──────── Task inputs

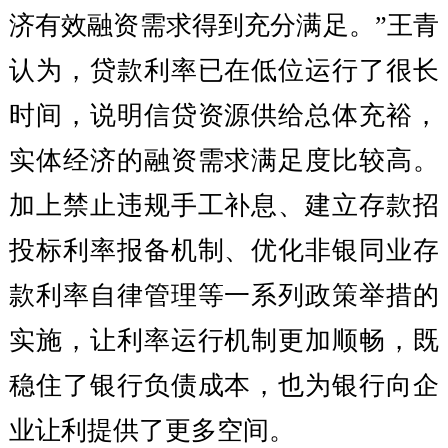
济有效融资需求得到充分满足。”王青
认为，贷款利率已在低位运行了很长
时间，说明信贷资源供给总体充裕，
实体经济的融资需求满足度比较高。
加上禁止违规手工补息、建立存款招
投标利率报备机制、优化非银同业存
款利率自律管理等一系列政策举措的
实施，让利率运行机制更加顺畅，既
稳住了银行负债成本，也为银行向企
业让利提供了更多空间。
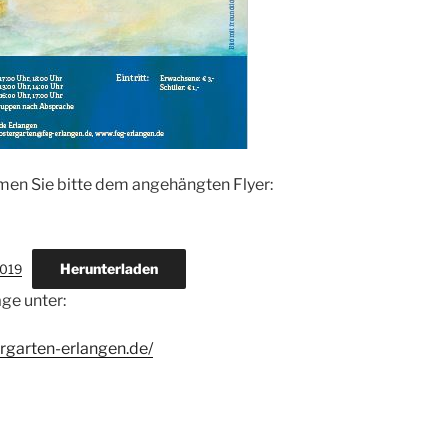
en Sie bitte dem angehängten Flyer:
Herunterladen
2019
ge unter:
ergarten-erlangen.de/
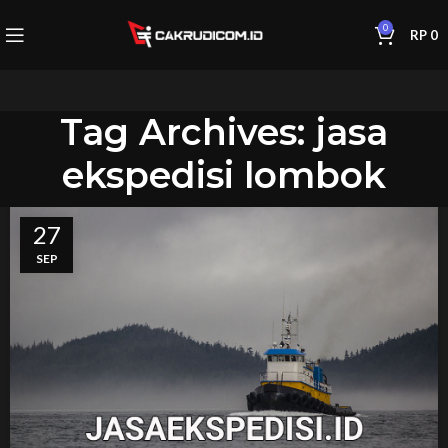
0
RP
0
Tag Archives: jasa
ekspedisi lombok
27
SEP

────────────────

Exercise details: Hand back exactly the lines from the one with "款利率自律管理等一系列政策举措的" through the last line of the data above, both ends included, with every picture left out.

Solution:
款利率自律管理等一系列政策举措的
实施，让利率运行机制更加顺畅，既
稳住了银行负债成本，也为银行向企
业让利提供了更多空间。
en Sie bitte dem angehängten Flyer:
Herunterladen
2019
ge unter:
ergarten-erlangen.de/
0
RP
0
Tag Archives: jasa
ekspedisi lombok
27
SEP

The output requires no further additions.